§ **Requirements**:
A – Please answer these questions about the forum thread:
(i) In the worst cases, what can two trains no longer do, according to the quoted article?
(ii) How many firm orders for Bombardier Region 2N does beautifulplanet give?
(iii) Which broadcaster did printman2000 see using the 2,000 number?
B – Reproduce the passage from the forum thread starting at "Saw on CBS this" and ending at "cirdan (May 22, 2014)".

── Selected extract ──

GML, if you have an issue with someone else's post, hit the "Report" button in that post and a moderator will take a look at it. If someone else has a problem with your post, they are doing the same.

Back on topic: I found the following quote from this article very disturbing:



> In the worst cases it has discovered two trains can no longer pass each other on adjacent lines.


How in the world does nobody catch THIS?


----------



## printman2000 (May 22, 2014)

beautifulplanet said:


> Unfortunately, it appears like Reuters got that wrong.
> Unless more orders came in since last December, the total number of firm orders for Bombardier Region 2N is 159 yet. There is an option to increase this number to up to 860 EMUs.
> 
> See here:
> ...


Saw on CBS this morning, they also used the 2,000 number when reporting about this. Not saying that it is right, just FYI.


----------



## cirdan (May 22, 2014)

beautifulplanet said:


> printman2000 said:
> 
> 
> > What strikes me is they ordered 2,000 new cars...
> ...


Are you sure you're not confusing cars with trains?


----------



## Ispolkom (May 22, 2014)

afigg said:


> I will take the simple explanation of a bureaucratic blunder caused with 2 large different government agencies failing to fully communicate and everyone thinking that someone else would double check the specs as more plausible. See the platform length problem at Miami Central Station for a recent US example.

───
── Record excerpts ──

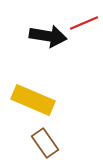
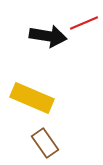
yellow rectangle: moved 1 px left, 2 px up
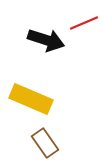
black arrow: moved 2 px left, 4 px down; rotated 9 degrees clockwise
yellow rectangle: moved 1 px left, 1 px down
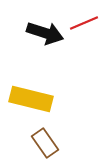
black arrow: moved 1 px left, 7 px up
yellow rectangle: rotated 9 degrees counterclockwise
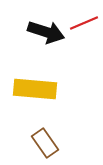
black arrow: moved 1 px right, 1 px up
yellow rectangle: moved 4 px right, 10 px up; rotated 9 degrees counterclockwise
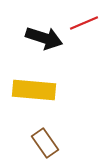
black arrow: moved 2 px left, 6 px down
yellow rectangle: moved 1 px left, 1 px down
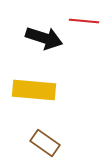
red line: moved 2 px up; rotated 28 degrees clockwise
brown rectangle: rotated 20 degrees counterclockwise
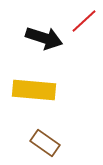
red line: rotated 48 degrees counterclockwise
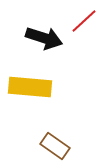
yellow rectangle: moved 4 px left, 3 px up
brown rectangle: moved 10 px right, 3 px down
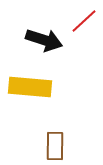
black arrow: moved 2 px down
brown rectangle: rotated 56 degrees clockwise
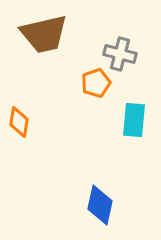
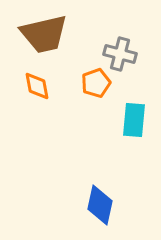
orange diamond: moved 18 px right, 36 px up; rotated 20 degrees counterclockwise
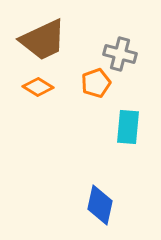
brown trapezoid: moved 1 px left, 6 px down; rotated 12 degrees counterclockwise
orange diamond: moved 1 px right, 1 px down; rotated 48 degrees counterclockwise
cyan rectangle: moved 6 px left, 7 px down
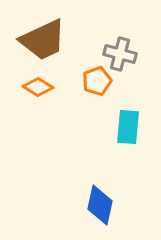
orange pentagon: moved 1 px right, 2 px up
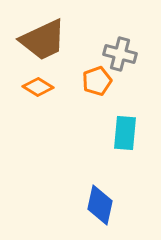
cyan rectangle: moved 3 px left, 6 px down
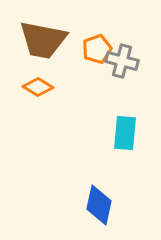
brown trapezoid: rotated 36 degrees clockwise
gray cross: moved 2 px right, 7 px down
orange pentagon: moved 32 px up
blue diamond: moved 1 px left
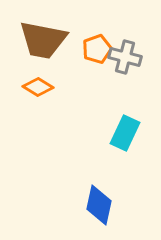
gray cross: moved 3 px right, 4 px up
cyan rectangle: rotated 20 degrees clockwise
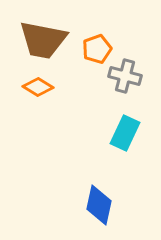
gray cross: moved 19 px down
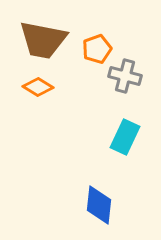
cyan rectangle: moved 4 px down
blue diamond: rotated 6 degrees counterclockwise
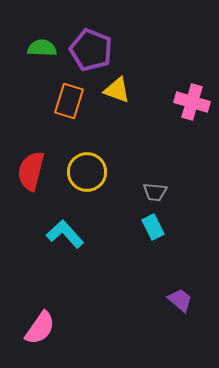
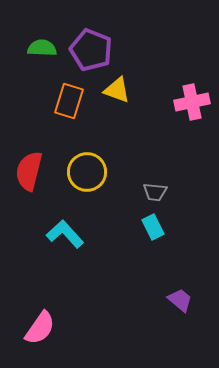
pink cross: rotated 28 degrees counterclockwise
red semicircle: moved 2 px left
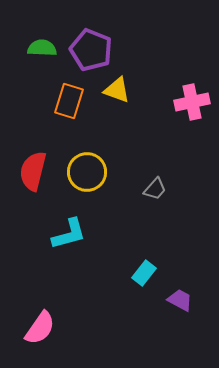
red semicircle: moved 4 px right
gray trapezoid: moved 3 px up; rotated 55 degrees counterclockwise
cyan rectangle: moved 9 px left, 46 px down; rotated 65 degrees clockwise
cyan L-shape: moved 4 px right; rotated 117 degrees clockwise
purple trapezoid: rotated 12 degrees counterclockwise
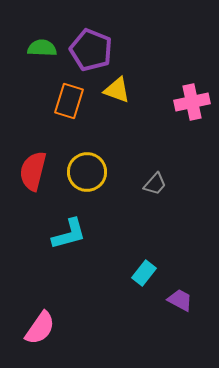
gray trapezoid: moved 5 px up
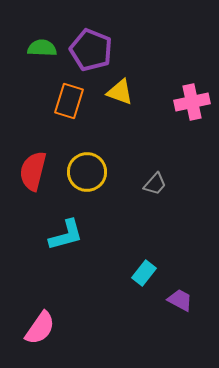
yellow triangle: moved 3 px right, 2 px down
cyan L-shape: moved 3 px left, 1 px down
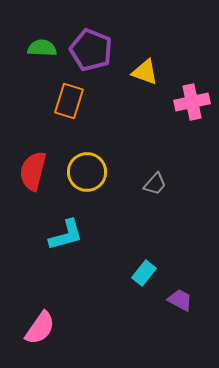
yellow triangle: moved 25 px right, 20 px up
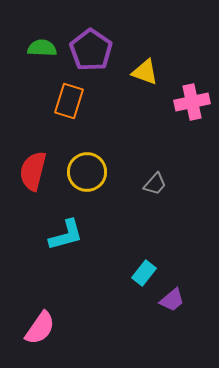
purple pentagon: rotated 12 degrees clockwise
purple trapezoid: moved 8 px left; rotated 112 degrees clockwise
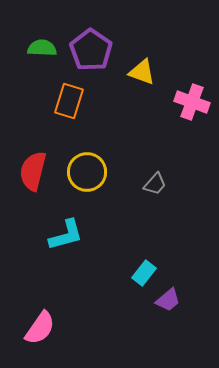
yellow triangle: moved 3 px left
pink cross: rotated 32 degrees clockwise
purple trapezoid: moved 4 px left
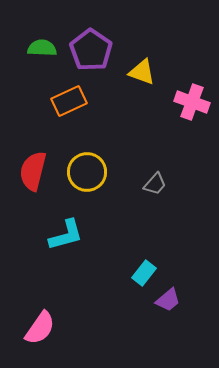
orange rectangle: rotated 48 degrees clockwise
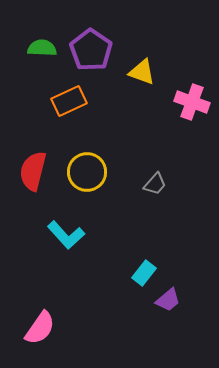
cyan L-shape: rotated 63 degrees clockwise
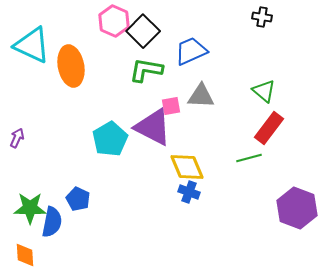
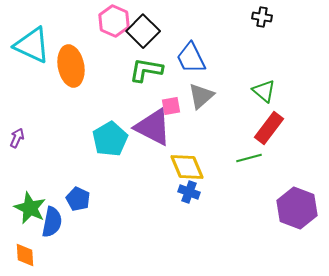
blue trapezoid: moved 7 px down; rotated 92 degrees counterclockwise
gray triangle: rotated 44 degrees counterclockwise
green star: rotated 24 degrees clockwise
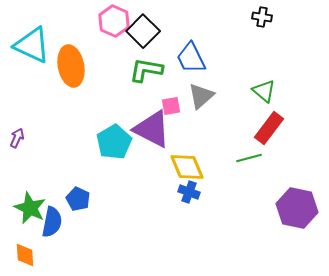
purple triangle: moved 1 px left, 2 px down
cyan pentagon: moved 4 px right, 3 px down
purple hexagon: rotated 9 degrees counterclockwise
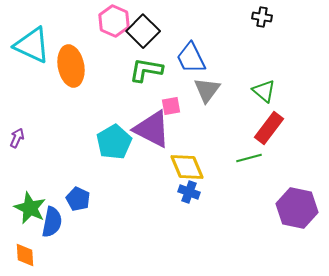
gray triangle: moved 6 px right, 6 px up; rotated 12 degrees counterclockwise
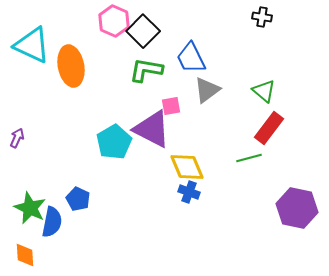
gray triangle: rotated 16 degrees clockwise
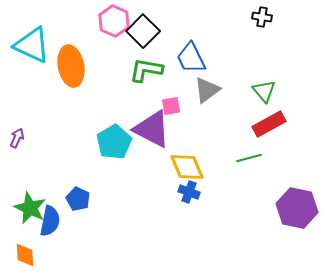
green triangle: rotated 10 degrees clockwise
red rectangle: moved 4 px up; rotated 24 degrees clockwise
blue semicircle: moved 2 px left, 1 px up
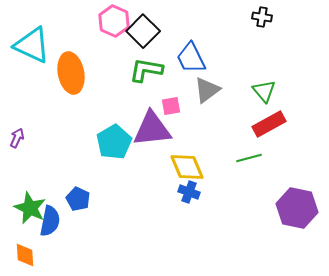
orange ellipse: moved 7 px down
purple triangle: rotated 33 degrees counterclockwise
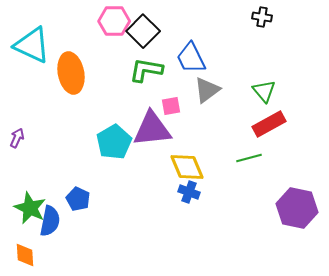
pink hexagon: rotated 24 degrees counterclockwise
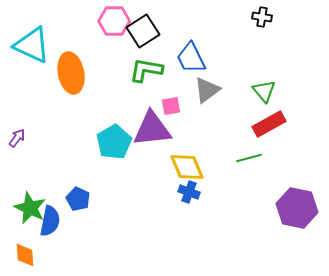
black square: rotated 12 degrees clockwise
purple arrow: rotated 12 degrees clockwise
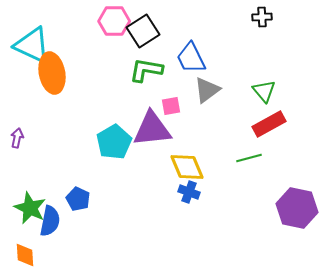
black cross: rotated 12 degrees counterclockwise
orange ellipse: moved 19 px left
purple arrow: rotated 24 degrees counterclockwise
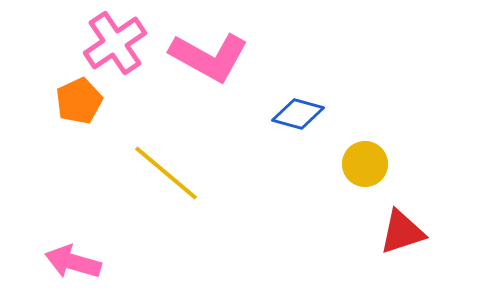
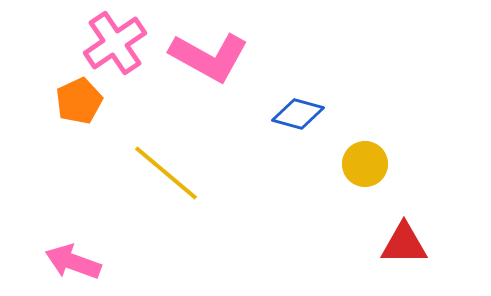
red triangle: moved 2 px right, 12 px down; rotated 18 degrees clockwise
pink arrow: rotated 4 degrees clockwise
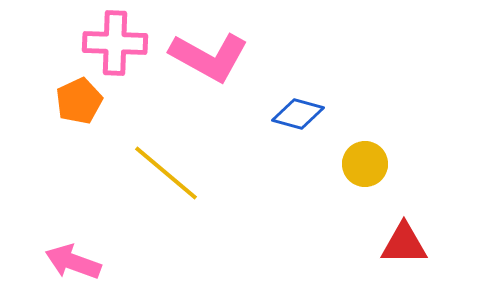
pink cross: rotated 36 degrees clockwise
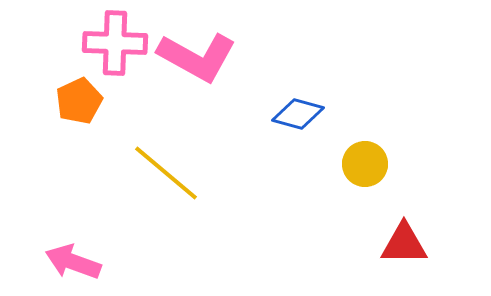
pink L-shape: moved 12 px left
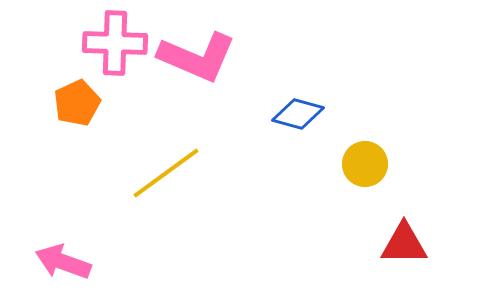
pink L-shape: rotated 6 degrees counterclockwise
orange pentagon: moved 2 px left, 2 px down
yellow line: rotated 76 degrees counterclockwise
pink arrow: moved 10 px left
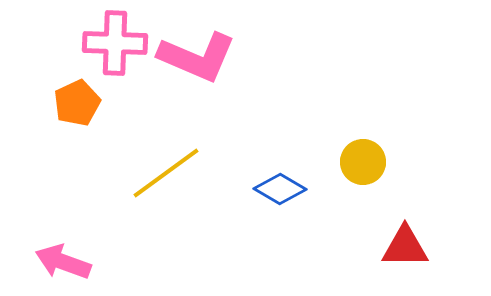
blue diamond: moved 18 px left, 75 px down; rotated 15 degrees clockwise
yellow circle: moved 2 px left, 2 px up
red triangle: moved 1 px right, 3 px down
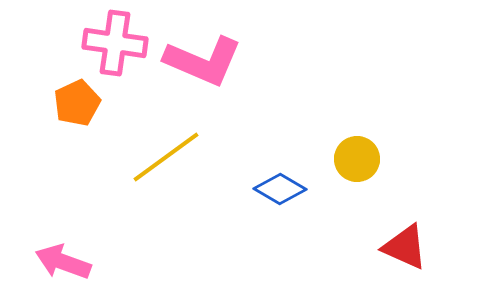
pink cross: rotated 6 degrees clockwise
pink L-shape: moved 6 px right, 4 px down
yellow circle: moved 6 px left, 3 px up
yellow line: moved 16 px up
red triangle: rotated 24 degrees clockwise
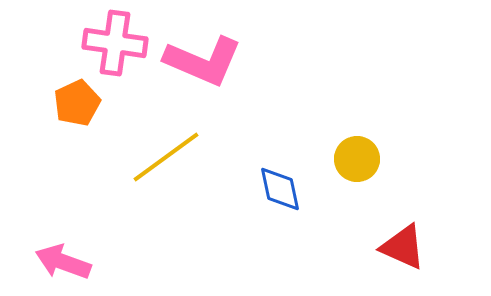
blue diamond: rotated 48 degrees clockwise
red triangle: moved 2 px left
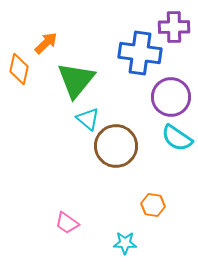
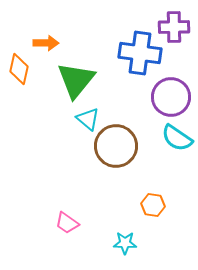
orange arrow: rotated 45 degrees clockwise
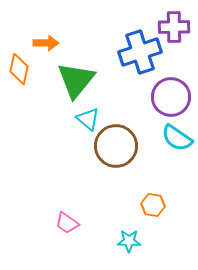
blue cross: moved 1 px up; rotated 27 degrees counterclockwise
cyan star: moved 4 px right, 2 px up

───

§ **Answers below**:
A –
(i) Pass each other on adjacent lines.
(ii) 159.
(iii) CBS.

B –
Saw on CBS this morning, they also used the 2,000 number when reporting about this. Not saying that it is right, just FYI.


----------



## cirdan (May 22, 2014)